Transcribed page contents
■ ■ ■ ■ ■ ■ ■
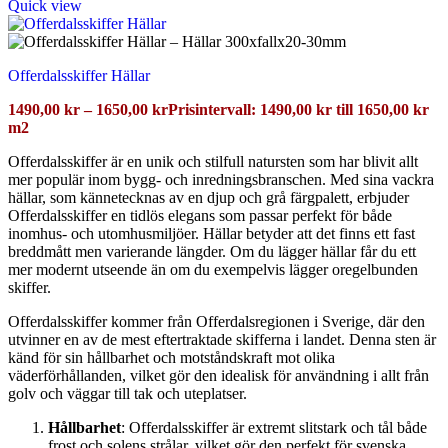
Quick view
Offerdalsskiffer Hällar
1490,00
kr
–
1650,00
kr
Prisintervall: 1490,00 kr till 1650,00 kr
m2
Offerdalsskiffer är en unik och stilfull natursten som har blivit allt
mer populär inom bygg- och inredningsbranschen. Med sina vackra
hällar, som kännetecknas av en djup och grå färgpalett, erbjuder
Offerdalsskiffer en tidlös elegans som passar perfekt för både
inomhus- och utomhusmiljöer. Hällar betyder att det finns ett fast
breddmått men varierande längder. Om du lägger hällar får du ett
mer modernt utseende än om du exempelvis lägger oregelbunden
skiffer.
Offerdalsskiffer kommer från Offerdalsregionen i Sverige, där den
utvinner en av de mest eftertraktade skifferna i landet. Denna sten är
känd för sin hållbarhet och motståndskraft mot olika
väderförhållanden, vilket gör den idealisk för användning i allt från
golv och väggar till tak och uteplatser.
Hållbarhet
: Offerdalsskiffer är extremt slitstark och tål både
frost och solens strålar, vilket gör den perfekt för svenska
■ ■ ■ ■ ■ ■ ■
• [What the task requires]: Please restate the entries word for word. Skip the pictures.

• [Solution for this exercise]:
Quick view
Offerdalsskiffer Hällar
1490,00
kr
–
1650,00
kr
Prisintervall: 1490,00 kr till 1650,00 kr
m2
Offerdalsskiffer är en unik och stilfull natursten som har blivit allt
mer populär inom bygg- och inredningsbranschen. Med sina vackra
hällar, som kännetecknas av en djup och grå färgpalett, erbjuder
Offerdalsskiffer en tidlös elegans som passar perfekt för både
inomhus- och utomhusmiljöer. Hällar betyder att det finns ett fast
breddmått men varierande längder. Om du lägger hällar får du ett
mer modernt utseende än om du exempelvis lägger oregelbunden
skiffer.
Offerdalsskiffer kommer från Offerdalsregionen i Sverige, där den
utvinner en av de mest eftertraktade skifferna i landet. Denna sten är
känd för sin hållbarhet och motståndskraft mot olika
väderförhållanden, vilket gör den idealisk för användning i allt från
golv och väggar till tak och uteplatser.
Hållbarhet
: Offerdalsskiffer är extremt slitstark och tål både
frost och solens strålar, vilket gör den perfekt för svenska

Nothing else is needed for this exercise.